I’m building a Skyhunter 1800 conversion to a quadplane (4+1) but I can’t find a layout diagram for the H configuration. The docs only say:

https://ardupilot.org/plane/docs/quadplane-frame-setup.html

  • Output 5: Front right motor, counter-clockwise
  • Output 6: Rear left motor, counter-clockwise
  • Output 7: Front left motor, clockwise
  • Output 8: Rear right motor, clockwise

You can remember the clockwise/counter-clockwise rule by “motors turn in towards the fuselage”, except for the H configuration, there all directions are inverted!

So does it mean that it will be for H as follows?

  • Output 5: Front right motor, CW
  • Output 6: Rear left motor, CW
  • Output 7: Front left motor, CCW
  • Output 8: Rear right motor, CCW

After assembling, the wing section is quite flexible. I’m considering some fiberglass laminate, but how much flexibility is more or less acceptable? (I know that it’s not very precise). The arms have very good precision with respect to the left-right movements, but are flexible when it comes to up-down movements (because the wing twists).

For a quadplane, motor arms on the wing uses X configuration. Motor arms fixed to the fuselage uses H configuration.

But the docs say:

In general, in a Quad configuration, use H mixing and not X mixing, independent of the actual physical mounting arrangement.

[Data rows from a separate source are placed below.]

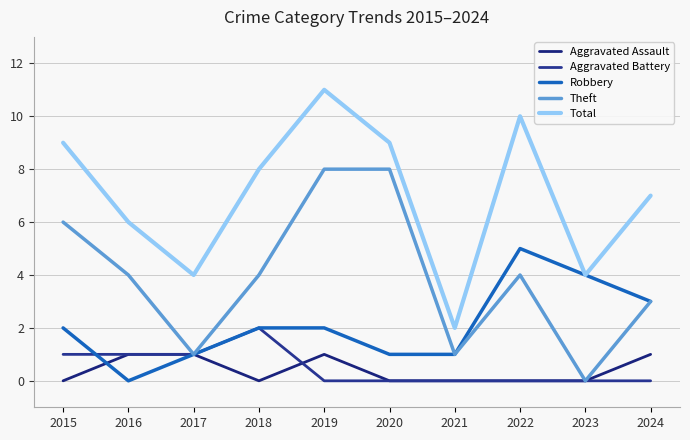

What is the difference between the second highest and minimum values in the Theft series?

8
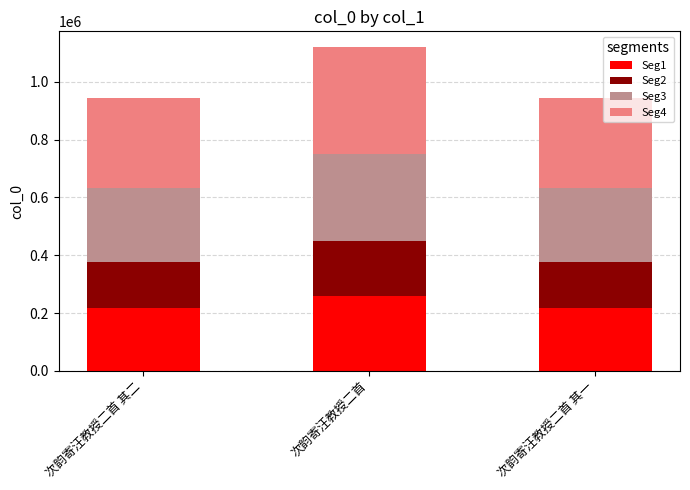

What is the minimum value for Seg1?

216956.0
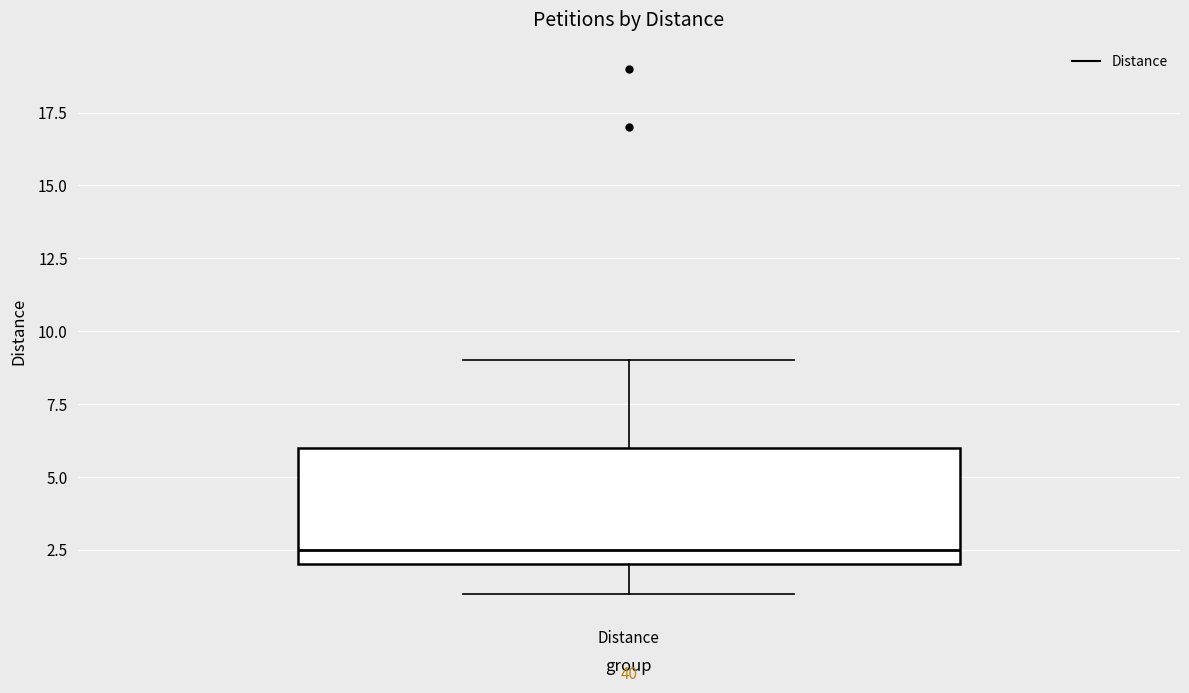

Where is the lower edge of the box for Distance on the y-axis? The values are not printed on the chart, so give them approximately, as read against the axis.

2.0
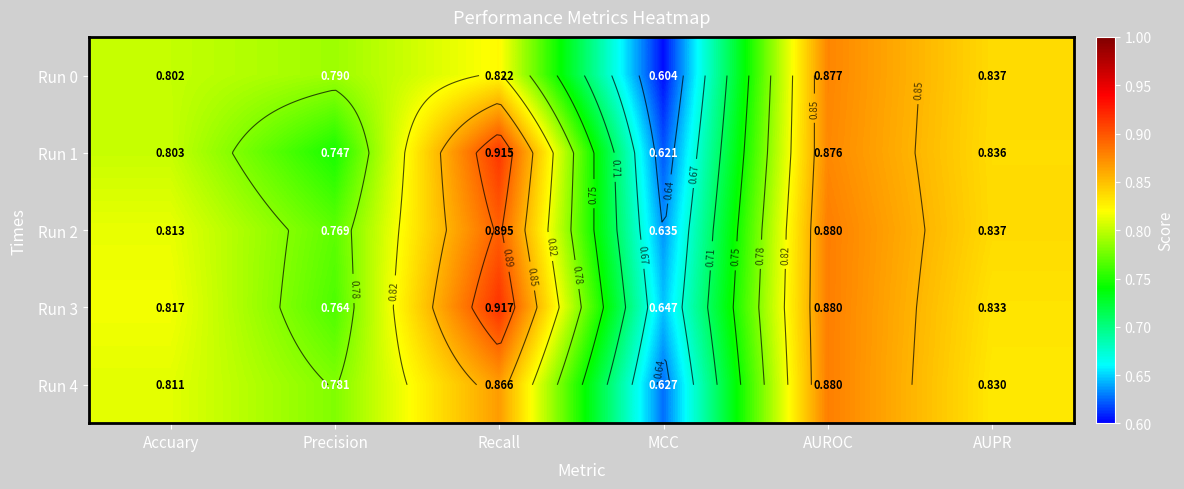

At how many categories does at least one series exceed 0?

6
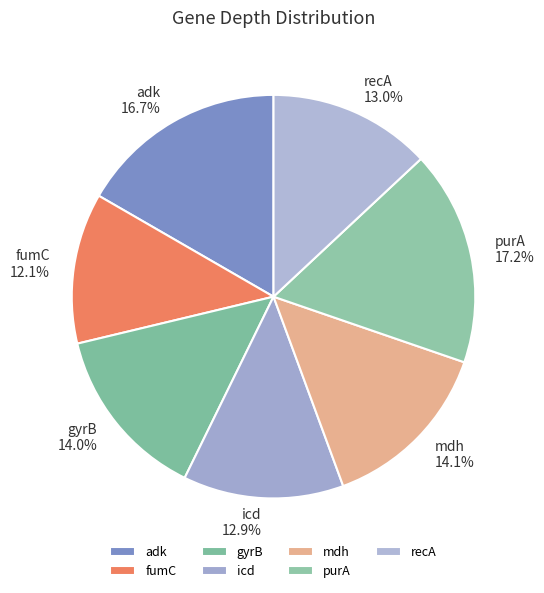

What is the largest slice in the pie chart?

purA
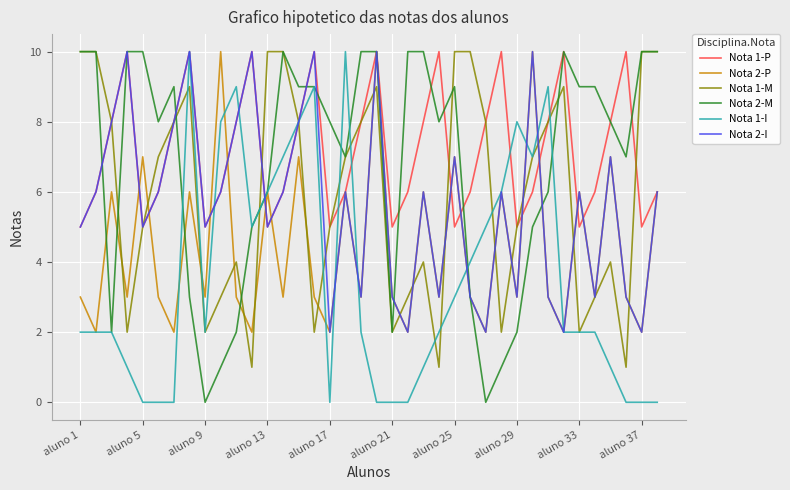

What are all the series names shown in the legend?

Nota 1-P, Nota 2-P, Nota 1-M, Nota 2-M, Nota 1-I, Nota 2-I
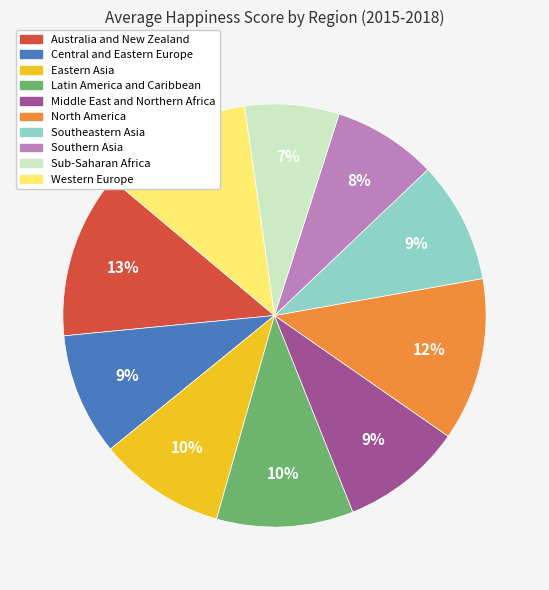

Approximately how many times larger is the value at Sub-Saharan Africa compared to Middle East and Northern Africa?

0.8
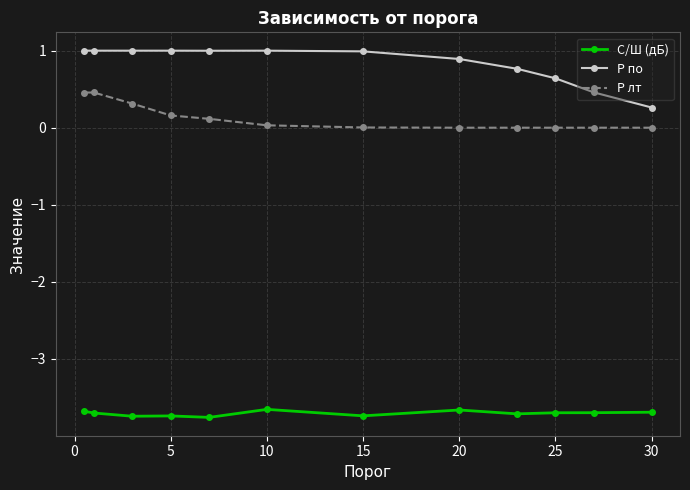

What is the sum of all P по values?

10.0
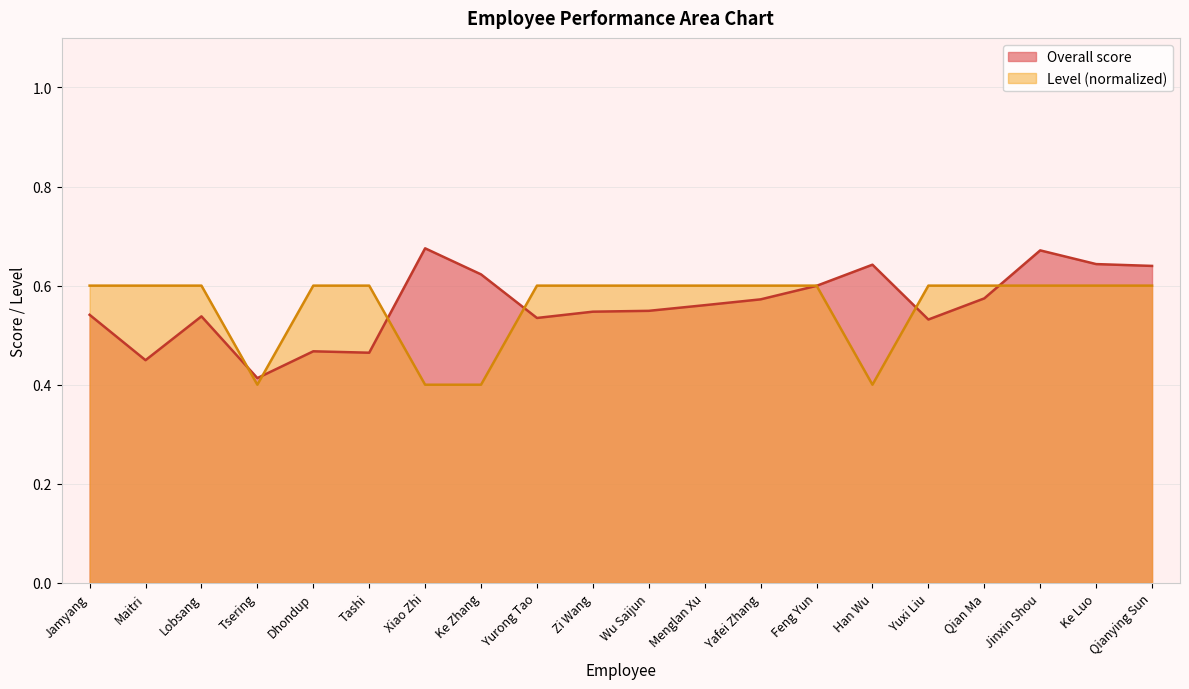

Is it true that Overall score equals 0.7 at Jinxin Shou?

True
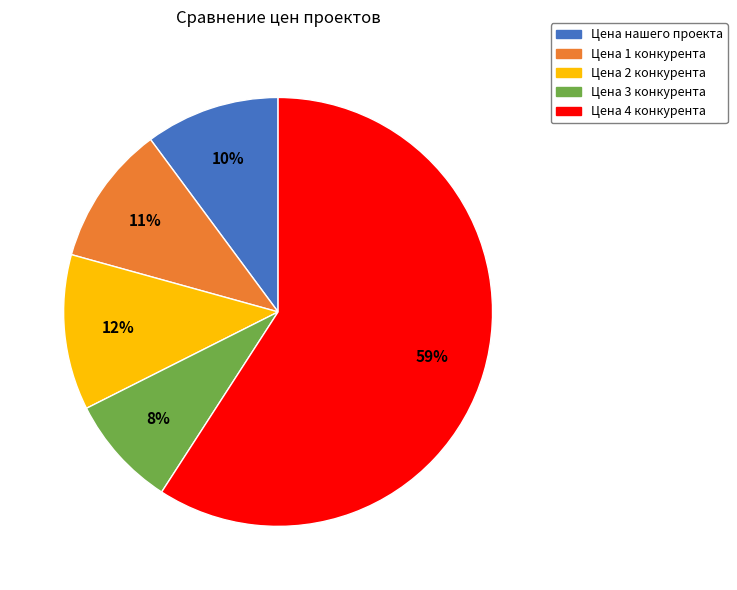

To the nearest percent, what is the difference between the Цена 4 конкурента and Цена 2 конкурента slice percentages?

47%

https://ardupilot.org/plane/docs/quadplane-tips.html

The docs describe the effects of flexing right, but then the wrong conclusions are drawn.
With the motors mounted to the wings, x-config, left yaw input causes the left front and rear right motor to throttle up. With the inevitable flex, this causes the left motor arm to pitch up and the right motor arm to pitch down. This leads to a small amount of thrust vectoring. Thrust forward on the left side, thrust to the rear on the right side, aiding the yaw movement. The H-config would counteract the yaw torque in this situation or even override it.
The same goes for fuselage mounted motor arms, but with left/right thrust “vectoring”, not front/rear.

Thanks for the answer, I can’t say that I understand all of it but I’ll begin with the X config. I’ve added some plywood to the bottom of the wings and the flexing now isn’t much worse than in my carbon-frame octocopters.